Therapeutic area: Cancer - Oncology

Country: USA

Trial details:

Latest news:

* On December 18, 2014, Seattle Genetics announced initiation of a phase 1b clinical trial of SGN-CD33A in combination with standard of care chemotherapy, including cytarabine and daunorubicin, for patients with newly diagnosed acute myeloid leukemia (AML). The trial will also evaluate SGN-CD33A in the consolidation setting for AML, both in combination with cytarabine and as a single-agent maintenance regimen. The study is a phase 1b, open-label, multi-center, dose-escalation clinical trial designed to evaluate SGN-CD33A administered in combination with frontline standard of care regimens for induction (cytarabine and daunorubicin) and/or consolidation (cytarabine). In addition, the study will evaluate single-agent SGN-CD33A as a maintenance regimen. The primary endpoints are determination of the maximum tolerated dose and safety profile of SGN-CD33A in these settings. In addition, the trial will evaluate anti-leukemic activity, pharmacokinetics, progression-free survival and overall survival. The phase 1b trial will enroll approximately 90 patients at multiple centers in the United States.

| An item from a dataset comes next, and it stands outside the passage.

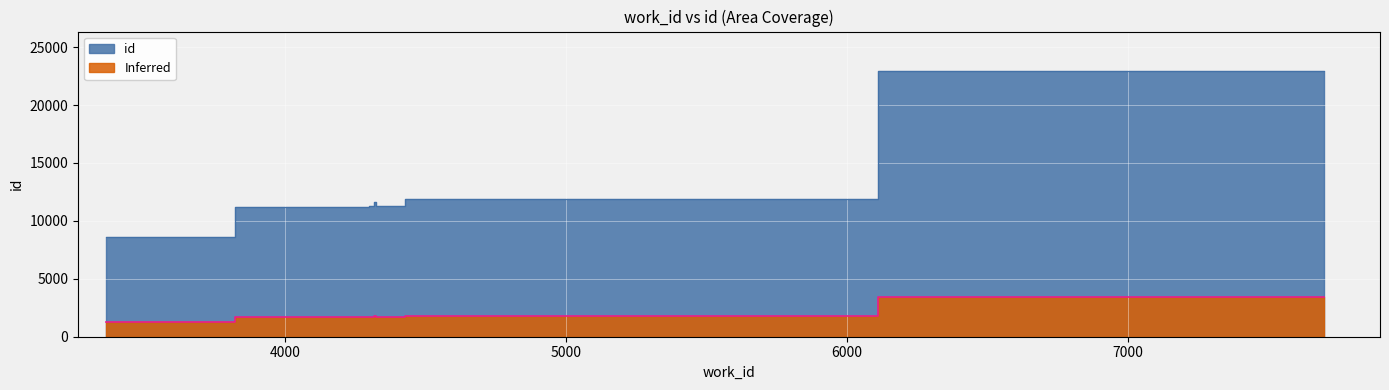

How many lines are shown in the chart?

1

Clinical data from an ongoing phase 1 trial of SGN-CD33A in AML were presented in an oral session at the 2014 American Society of Hematology (ASH) Annual Meeting (Abstract #623). In this dose-escalation study, 56 patients had been enrolled. Patients were primarily older (median age 75 years) with relapsed AML, predominantly with intermediate or adverse cytogenetic risk and 55 percent had underlying myelodysplasia. Single-agent SGN-CD33A induced bone marrow blast clearance in 44 percent of evaluable patients treated across all dose levels, including 21 percent with a complete remission or complete remission with incomplete recovery (CR/CRi). A dose-response relationship is evolving, with 77 percent of patients treated at doses greater than or equal to 40 micrograms per kilogram achieving at least 50 percent blast reduction. Adverse events were generally manageable and associated with underlying myelosuppression.